Mi voltai a guardare, l’Italiano
parlava a bassa voce mentre Lupo aveva lo sguardo perso nel vuoto, anche se
rispondeva in maniera coerente.
“C’è sempre gente che va e viene
da Sidorovich, solo ieri ho visto un militare del cordone, uno dei ragazzi
della vecchia fabbrica ed uno stalker che non avevo mai visto.”
“Chi era questo stalker? Da dove
veniva?”
“Mi ha detto che veniva dalla
discarica per un affare con Sidorovich, aveva anche dell’altra merce che ha
tentato di barattare con i ragazzi qua fuori”
“Che genere di merce?”
“Bende, kit medici, le solite
robe. Aveva anche un palmare rotto ma nessuno qui ha le conoscenze per
ripararlo, forse lo avrà venduto al trafficante. Ti serve sapere altro?” Lupo
stava iniziando a spazientirsi.
“Va bene così, grazie. Nessuno è
stato ferito in mia assenza vero?”
“No.” Prese in mano una bottiglia
di vodka e ne trasse un lungo sorso. L’Italiano si alzò e si avvicinò per
parlarmi.
“Ok, mi ha detto ciò che volevo
sentire, appena smette di piovere andremo da Sidorovich. Abita in una specie di
bunker sotterraneo e quando piove sigilla la porta.”
“Una volta trovato questo palmare
cosa pensi di farne?”
“Non sei curioso di sapere che
cosa ti è successo? Come mai sei arrivato qui? Se quel palmare è tuo come penso
potresti ottenere delle risposte. Non ti interessa?”

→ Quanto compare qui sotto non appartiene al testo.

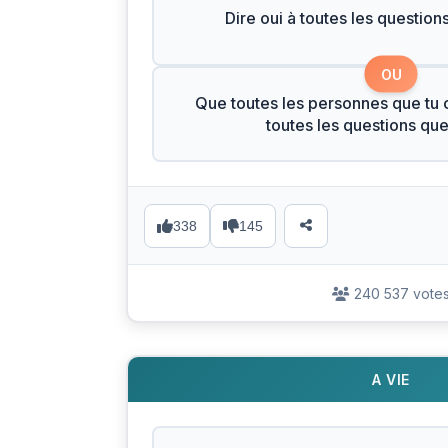
Dire oui à toutes les question
OU
Que toutes les personnes que tu c
toutes les questions qu
338
145
240 537 vote
A VIE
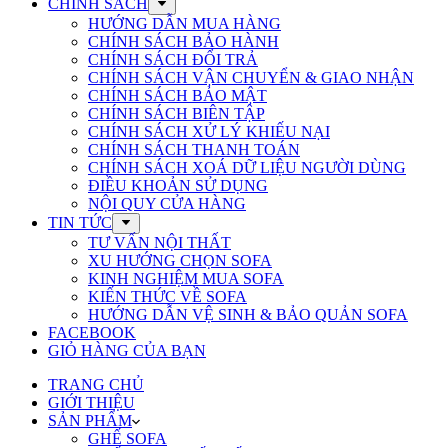
CHÍNH SÁCH
HƯỚNG DẪN MUA HÀNG
CHÍNH SÁCH BẢO HÀNH
CHÍNH SÁCH ĐỔI TRẢ
CHÍNH SÁCH VẬN CHUYỂN & GIAO NHẬN
CHÍNH SÁCH BẢO MẬT
CHÍNH SÁCH BIÊN TẬP
CHÍNH SÁCH XỬ LÝ KHIẾU NẠI
CHÍNH SÁCH THANH TOÁN
CHÍNH SÁCH XOÁ DỮ LIỆU NGƯỜI DÙNG
ĐIỀU KHOẢN SỬ DỤNG
NỘI QUY CỬA HÀNG
TIN TỨC
TƯ VẤN NỘI THẤT
XU HƯỚNG CHỌN SOFA
KINH NGHIỆM MUA SOFA
KIẾN THỨC VỀ SOFA
HƯỚNG DẪN VỆ SINH & BẢO QUẢN SOFA
FACEBOOK
GIỎ HÀNG CỦA BẠN
TRANG CHỦ
GIỚI THIỆU
SẢN PHẨM
GHẾ SOFA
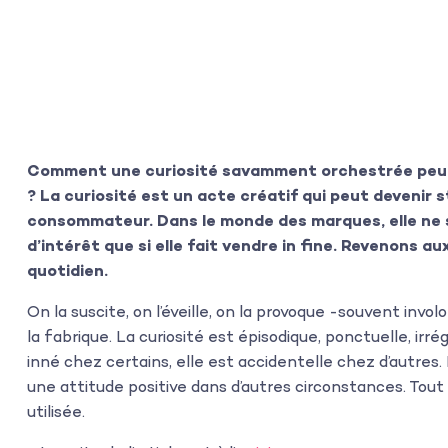
Comment une curiosité savamment orchestrée peut-
? La curiosité est un acte créatif qui peut devenir s
consommateur. Dans le monde des marques, elle ne s’
d’intérêt que si elle fait vendre in fine. Revenons 
quotidien.
On la suscite, on l’éveille, on la provoque -souvent in
la fabrique. La curiosité est épisodique, ponctuelle, irr
inné chez certains, elle est accidentelle chez d’autres. 
une attitude positive dans d’autres circonstances. Tout 
utilisée.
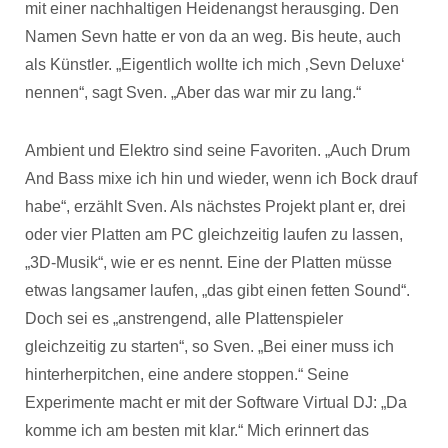
mit einer nachhaltigen Heidenangst herausging. Den
Namen Sevn hatte er von da an weg. Bis heute, auch
als Künstler. „Eigentlich wollte ich mich ‚Sevn Deluxe‘
nennen“, sagt Sven. „Aber das war mir zu lang.“
Ambient und Elektro sind seine Favoriten. „Auch Drum
And Bass mixe ich hin und wieder, wenn ich Bock drauf
habe“, erzählt Sven. Als nächstes Projekt plant er, drei
oder vier Platten am PC gleichzeitig laufen zu lassen,
„3D-Musik“, wie er es nennt. Eine der Platten müsse
etwas langsamer laufen, „das gibt einen fetten Sound“.
Doch sei es „anstrengend, alle Plattenspieler
gleichzeitig zu starten“, so Sven. „Bei einer muss ich
hinterherpitchen, eine andere stoppen.“ Seine
Experimente macht er mit der Software Virtual DJ: „Da
komme ich am besten mit klar.“ Mich erinnert das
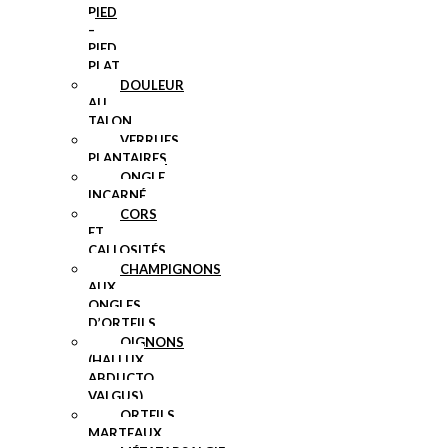
PIED
–
PIED
PLAT
DOULEUR
AU
TALON
VERRUES
PLANTAIRES
ONGLE
INCARNÉ
CORS
ET
CALLOSITÉS
CHAMPIGNONS
AUX
ONGLES
D’ORTEILS
OIGNONS
(HALLUX
ABDUCTO
VALGUS)
ORTEILS
MARTEAUX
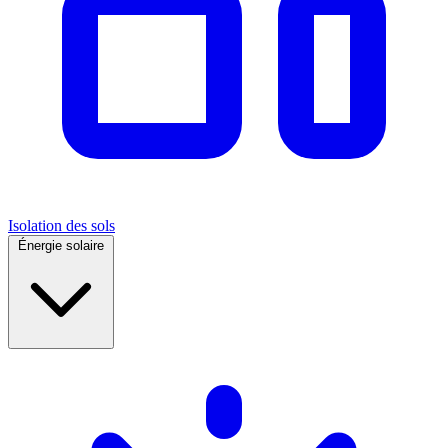
Isolation des sols
Énergie solaire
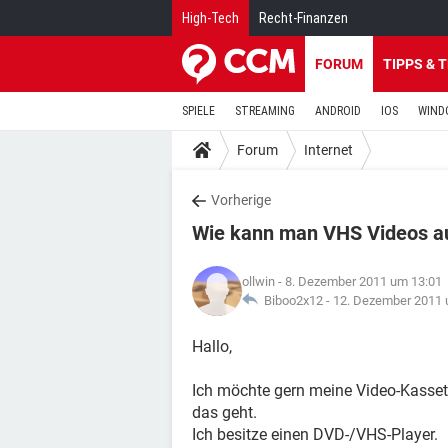
High-Tech
Recht-Finanzen
FORUM
TIPPS & 
SPIELE
STREAMING
ANDROID
IOS
WIND
Forum
Internet
Vorherige
Wie kann man VHS Videos a
ollwin
- 8. Dezember 2011 um 13:01
Biboo2x12 -
12. Dezember 2011 
Hallo,
Ich möchte gern meine Video-Kasset
das geht.
Ich besitze einen DVD-/VHS-Player.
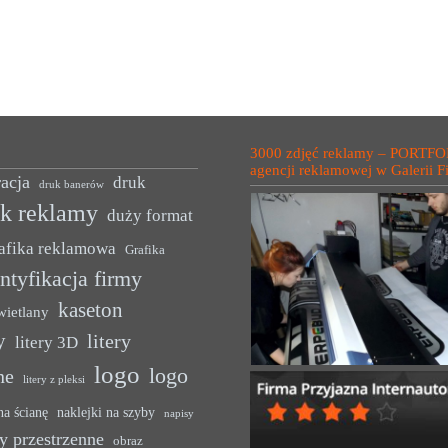
3000 zdjęć reklamy – PORTFO
agencji reklamowej w Galerii F
acja
druk
druk banerów
uk reklamy
duży format
afika reklamowa
Grafika
ntyfikacja firmy
kaseton
wietlany
y
litery
litery 3D
logo
logo
ne
litery z pleksi
na ścianę
naklejki na szyby
napisy
y przestrzenne
obraz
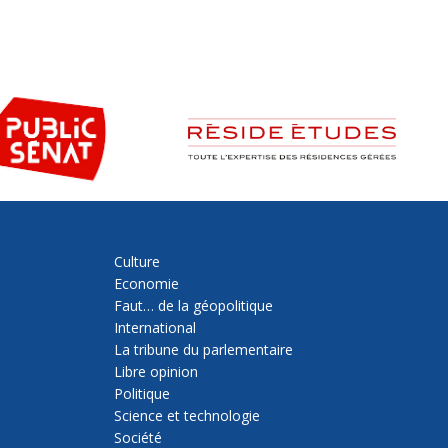
Culture
Economie
Faut… de la géopolitique
International
La tribune du parlementaire
Libre opinion
Politique
Science et technologie
Société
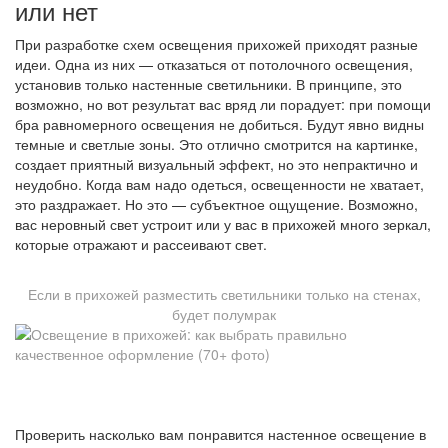
или нет
При разработке схем освещения прихожей приходят разные
идеи. Одна из них — отказаться от потолочного освещения,
установив только настенные светильники. В принципе, это
возможно, но вот результат вас вряд ли порадует: при помощи
бра равномерного освещения не добиться. Будут явно видны
темные и светлые зоны. Это отлично смотрится на картинке,
создает приятный визуальный эффект, но это непрактично и
неудобно. Когда вам надо одеться, освещенности не хватает,
это раздражает. Но это — субъектное ощущение. Возможно,
вас неровный свет устроит или у вас в прихожей много зеркал,
которые отражают и рассеивают свет.
Если в прихожей разместить светильники только на стенах,
будет полумрак
Проверить насколько вам понравится настенное освещение в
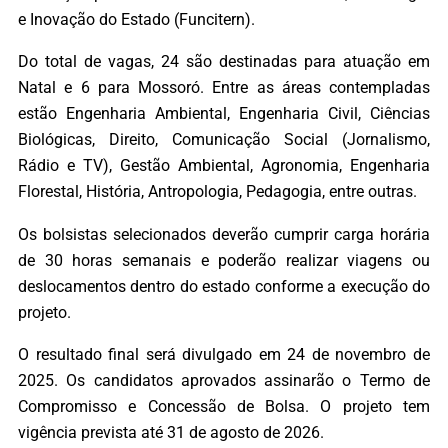
e Inovação do Estado (Funcitern).
Do total de vagas, 24 são destinadas para atuação em
Natal e 6 para Mossoró. Entre as áreas contempladas
estão Engenharia Ambiental, Engenharia Civil, Ciências
Biológicas, Direito, Comunicação Social (Jornalismo,
Rádio e TV), Gestão Ambiental, Agronomia, Engenharia
Florestal, História, Antropologia, Pedagogia, entre outras.
Os bolsistas selecionados deverão cumprir carga horária
de 30 horas semanais e poderão realizar viagens ou
deslocamentos dentro do estado conforme a execução do
projeto.
O resultado final será divulgado em 24 de novembro de
2025. Os candidatos aprovados assinarão o Termo de
Compromisso e Concessão de Bolsa. O projeto tem
vigência prevista até 31 de agosto de 2026.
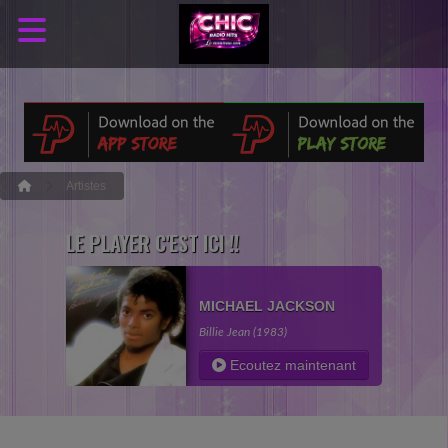
Artistes
LE PLAYER C'EST ICI !!
MICHAEL JACKSON
Billie Jean (1983)
Ecoutez maintenant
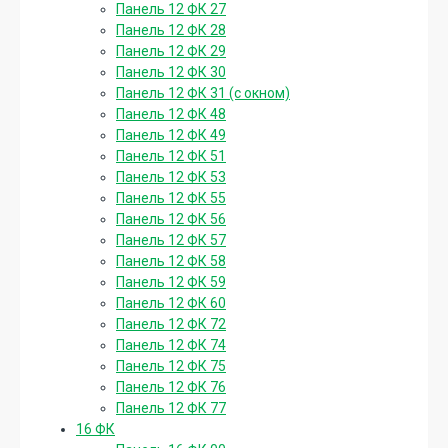
Панель 12 ФК 27
Панель 12 ФК 28
Панель 12 ФК 29
Панель 12 ФК 30
Панель 12 ФК 31 (с окном)
Панель 12 ФК 48
Панель 12 ФК 49
Панель 12 ФК 51
Панель 12 ФК 53
Панель 12 ФК 55
Панель 12 ФК 56
Панель 12 ФК 57
Панель 12 ФК 58
Панель 12 ФК 59
Панель 12 ФК 60
Панель 12 ФК 72
Панель 12 ФК 74
Панель 12 ФК 75
Панель 12 ФК 76
Панель 12 ФК 77
16 ФК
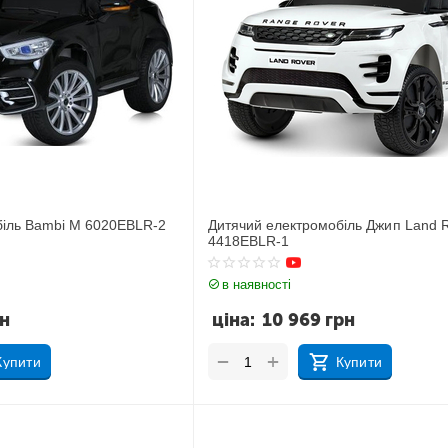
біль Bambi M 6020EBLR-2
Дитячий електромобіль Джип Land 
4418EBLR-1
в наявності
рн
ціна:
10 969
грн
+
−
Купити
Купити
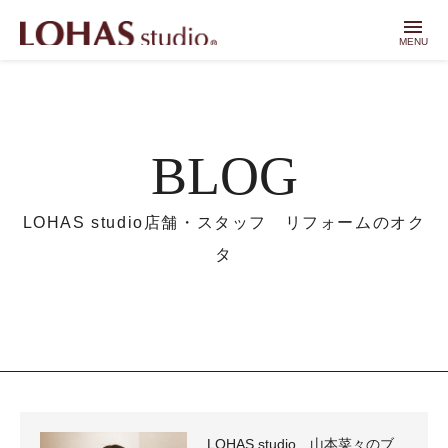
menu
MENU
BLOG
LOHAS studio店舗・スタッフ リフォームのオク
タ
LOHAS studio 山本菜々のブ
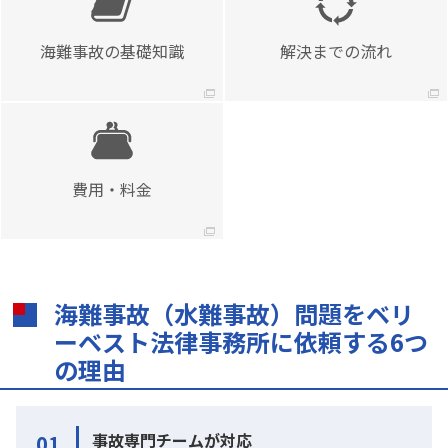
海難事故の基礎知識
解決までの流れ
費用・料金
海難事故（水難事故）問題をベリ
ーベスト法律事務所に依頼する6つ
の理由
事故専門チームが対応
01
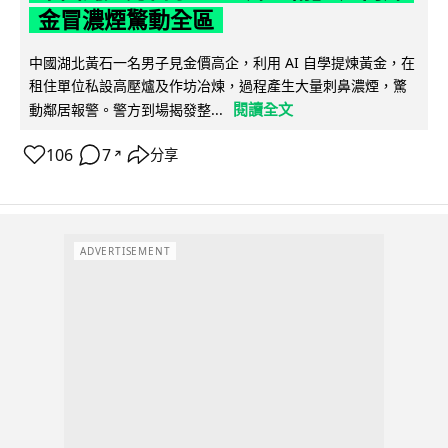
金冒濃煙驚動全區
中國湖北黃石一名男子見金價高企，利用 AI 自學提煉黃金，在
租住單位私設高壓爐及作坊冶煉，過程產生大量刺鼻濃煙，驚
閱讀全文
動鄰居報警。警方到場揭發整...
106
7
分享
↗
ADVERTISEMENT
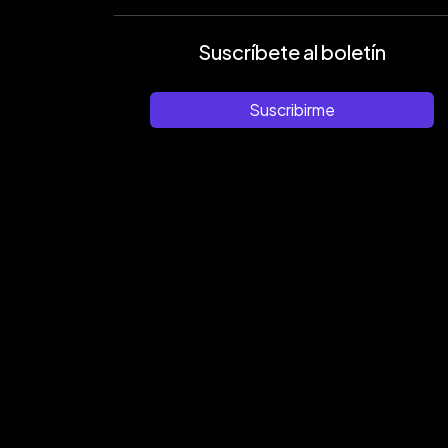
Suscríbete al boletín
Suscribirme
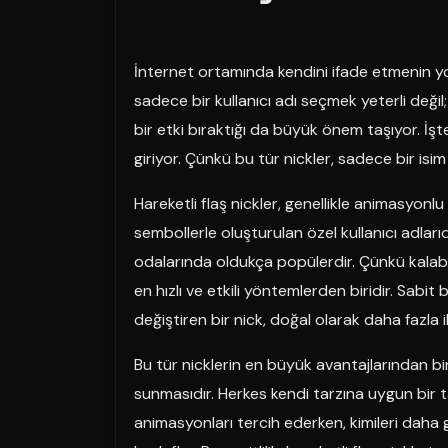
İnternet ortamında kendini ifade etmenin yo
sadece bir kullanıcı adı seçmek yeterli değil;
bir etki bıraktığı da büyük önem taşıyor. İş
giriyor. Çünkü bu tür nickler, sadece bir is
Hareketli flaş nickler, genellikle animasyonlu 
sembollerle oluşturulan özel kullanıcı adlarıd
odalarında oldukça popülerdir. Çünkü kalabal
en hızlı ve etkili yöntemlerden biridir. Sabi
değiştiren bir nick, doğal olarak daha fazla il
Bu tür nicklerin en büyük avantajlarından bi
sunmasıdır. Herkes kendi tarzına uygun bir ta
animasyonları tercih ederken, kimileri daha g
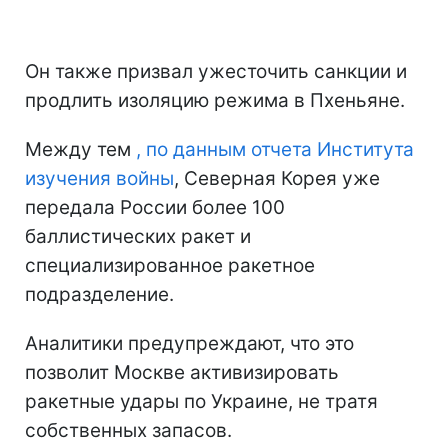
Он также призвал ужесточить санкции и
продлить изоляцию режима в Пхеньяне.
Между тем
, по данным отчета Института
изучения войны
, Северная Корея уже
передала России более 100
баллистических ракет и
специализированное ракетное
подразделение.
Аналитики предупреждают, что это
позволит Москве активизировать
ракетные удары по Украине, не тратя
собственных запасов.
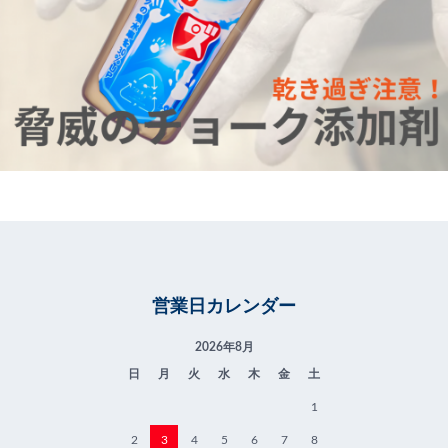
営業日カレンダー
2026年8月
日
月
火
水
木
金
土
1
2
3
4
5
6
7
8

“Non più di tanto, mi preme
piuttosto cercare di rimanere vivo abbastanza a lungo per capire come andarmene
da qui.”
“Capisco. Be’, io invece ho
bisogno di risposte, magari me lo sto immaginando però ho la sensazione che
qualcosa si stia muovendo al centro della Zona e forse tu sei la chiave per
capire tutto questo.”
Sentii una sensazione
indefinibile salirmi da dentro e prendermi alla gola, era panico come non ne
avevo mai provato prima, tentai di riprendere il controllo con sarcasmo.
“Uuuhhh proprio come nei racconti
d’avventura in cui il protagonista è il prescelto che deve compiere una grande
impresa. Il protagonista spesso è giovane ed inesperto per ciò è accompagnato
dal vecchio e saggio mentore che in questo caso sei tu, dico bene?” Lo
canzonai.
“Non prendermi in giro, questa è
la realtà, non è finzione.”
“Ne sei sicuro? A me sembra di
essere finito in un pessimo film di fantascienza, fino a due giorni fa vivevo la mia vita
tranquillamente mentre adesso sono qui a dovermi difendere da bestie immonde,
radiazioni e assurdità come le anomalie. Adesso scusami, voglio riposare”
Non sapevo che cosa mi avesse
preso ma quella conversazione mi aveva scombussolato, dovevo fermarmi un attimo
a riflettere. Esplorai la casa e trovai un vecchio materasso a terra, mi
distesi sopra e chiusi gli occhi. Nella mia mente scorrevano innumerevoli
pensieri che non riuscivo a districare, tentavo di afferrarne uno ma subito mi
scivolava via. L’unica cosa certa era che non sapevo cosa fare. Per il momento
mi ero affidato agli altri ma presto sarebbe venuto il momento di andarmene per
conto mio e non avevo veramente idea di come cavarmela. Era forse per questo
che ero stato preso dal panico? Avevo il terrore dell’ignoto? Possibile che non
sapessi prendere in mano la mia vita, soprattutto ora che rischiavo seriamente
di perderla? Non avevo risposte a queste domande, ma già aver individuato il
problema mi restituì un po’ di tranquillità. Presi un respiro e mi rilassai, mi
lasciai cullare dal suono della pioggia e scivolai in un sonno tranquillo.